Michael James Scott plays the Genie in the North American tour of "Aladdin.” (Deen van Meer)

There's plenty of magic onstage this week at Little Rock's Robinson Center Performance Hall. Theater magic. Disney magic. Genie magic.

You've never seen a genie like the one heading up the cast of the national tour of "Disney's Aladdin." Marcus M. Martin grabs the show by its turban from the very opening and shakes it -- and himself -- until gold practically pours out of its theatrical ears. The show is gorgeously staged, choreographed and costumed, to the point to which it would put a Vegas revue to shame.

Handsome Aladdin (Adi Roy), a street-rat living by his wits in a Middle Eastern bazaar, encounters and falls in love with Jasmine, the sultan's slumming daughter (Senzel Ahmady), only learning when at the point of arrest by the palace guards that she's a princess.

"Recruited" by the sultan's evil vizier Jafar (Anand Nagraj) and his diminutive sidekick Iago (Aaron Choi) to recover a magic lamp from a mystic cave, Aladdin releases the Genie, who as part of the mandatory three wishes agrees to turn him into a prince, equip him with an entourage and help him woo the princess.

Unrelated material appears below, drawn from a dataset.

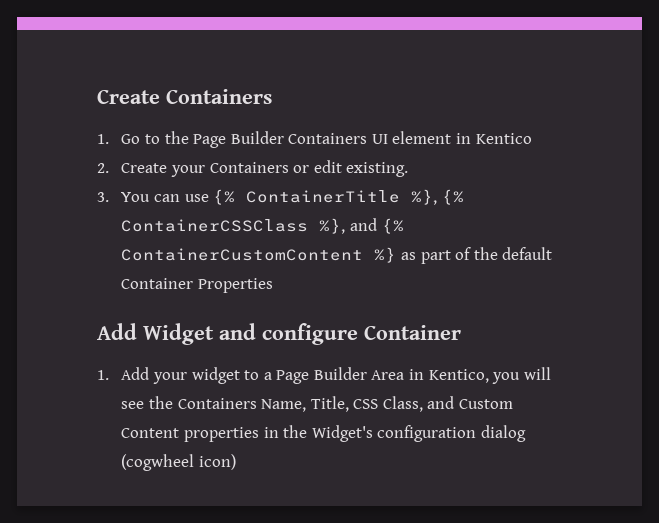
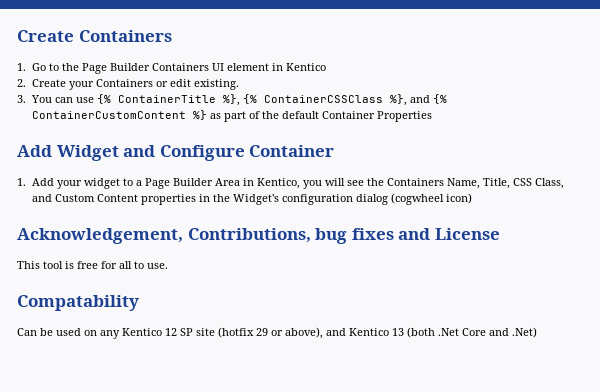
[262,323,358,345] configure -> [159,145,245,161] Configure
(236, 462) none -> [17,228,500,244] [17,261,168,269] [17,295,139,311] [17,327,537,339] // Acknowledgement, Contributions, bug fixes and License // This tool is free for all to use. // Compatability // Can be used on any Kentico 12 SP site (hotfix 29 or above), and Kentico 13 (both .Net Core and .Net)

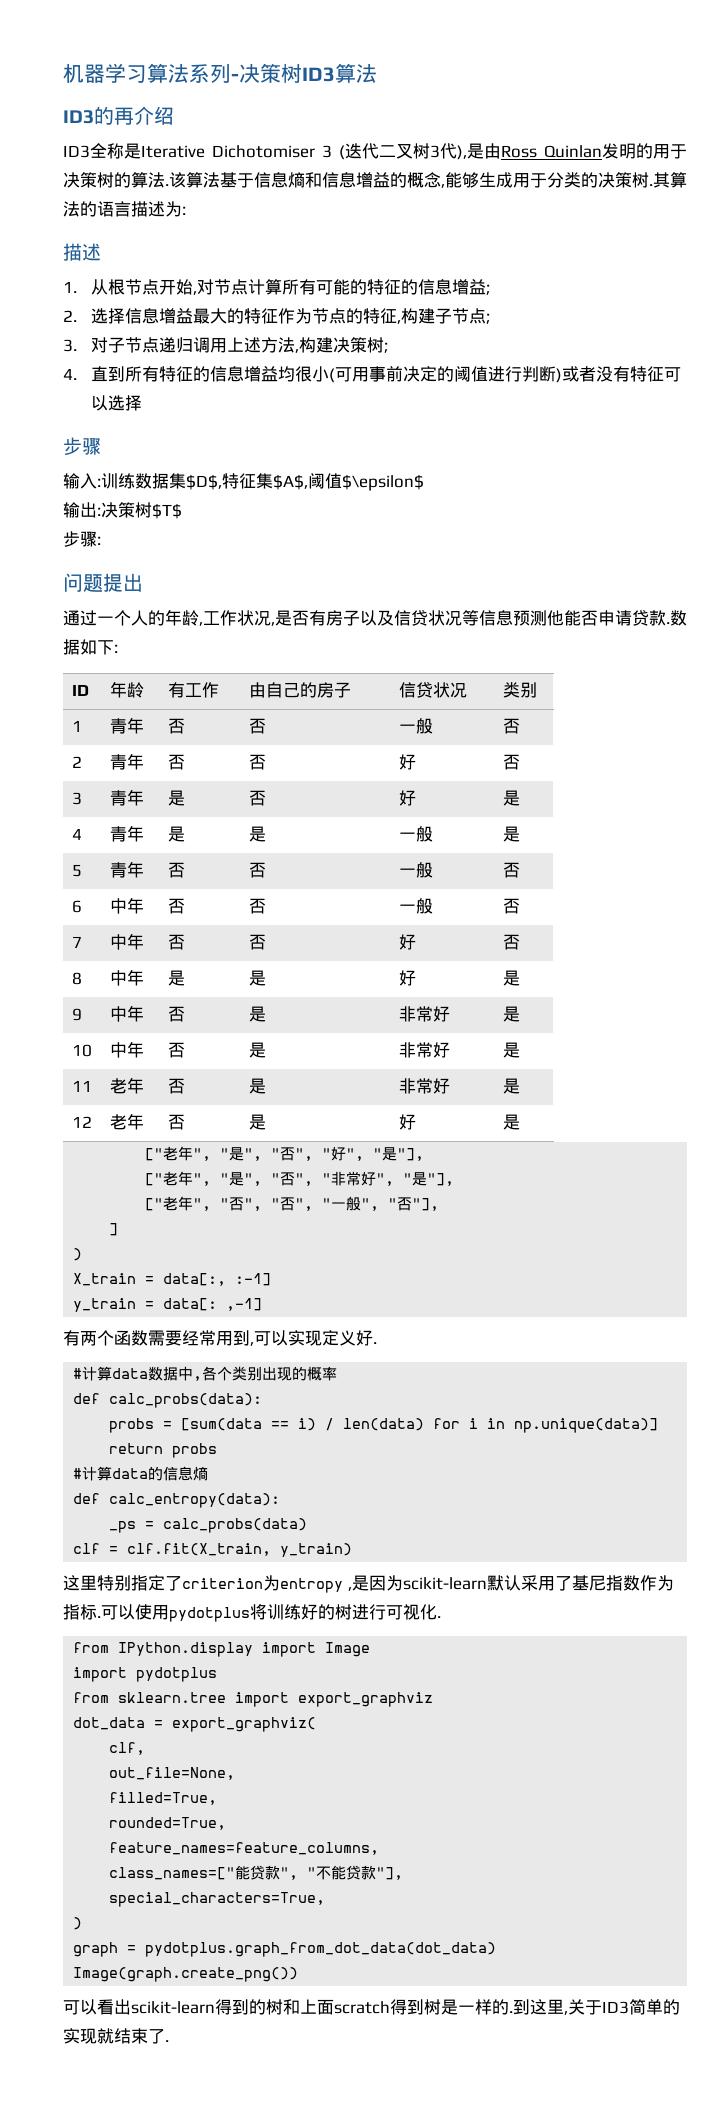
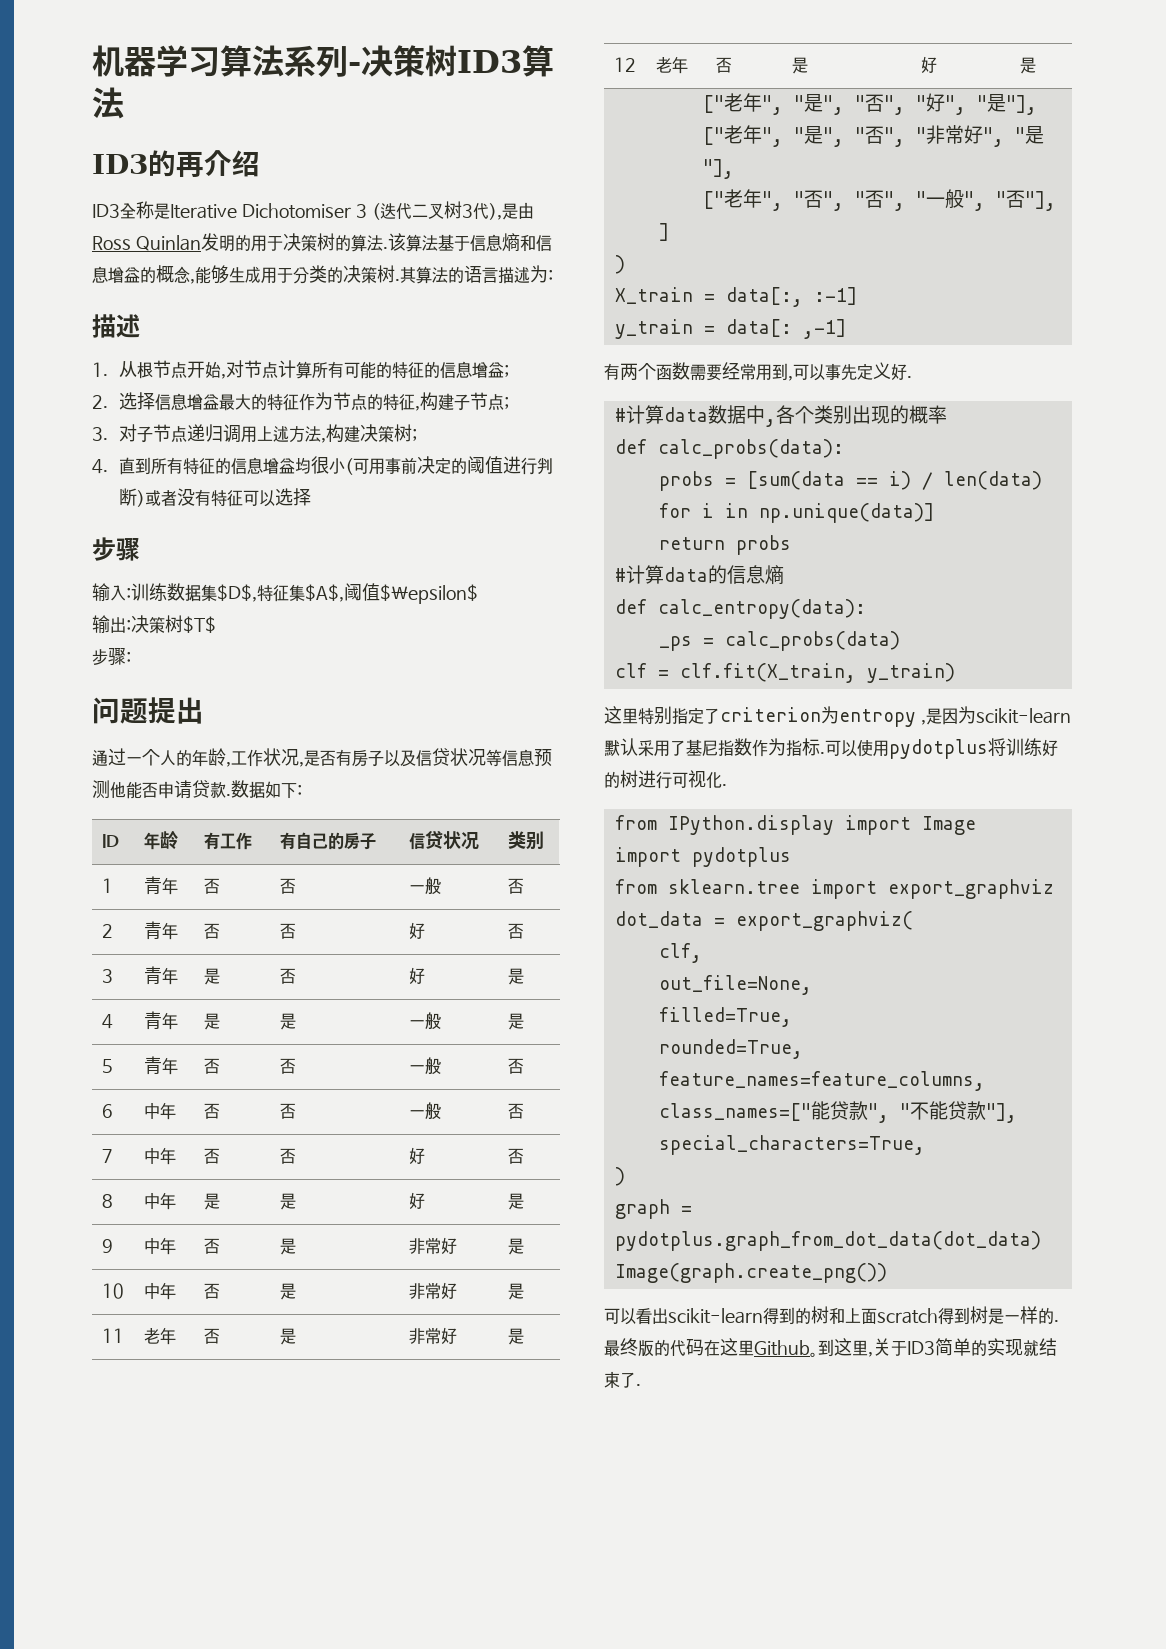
[248,682,266,698] 由 -> [279,832,296,850] 有
[288,1330,322,1346] 实现 -> [825,363,857,381] 事先
(513, 2012) none -> [604,1338,818,1357] 最终版的代码在这里Github。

If this production has a flaw, it's that the sound system is sufficiently unbalanced in favor of the live pit band to blur some of the lyrics, which are as clever as they come -- mostly the work of the the late Howard Ashman, including at least three songs that were apparently written for but got cut from the film, along with some of the characters, the three thieves who are Aladdin's best buds.

The music, as with the 1992 Oscar-winning animated movie on which the show is based, is by Alan Menken; Tim Rice took up the lyric pen after Ashman's untimely death and several numbers have lyrics by Chad Beguelin, who also wrote the book.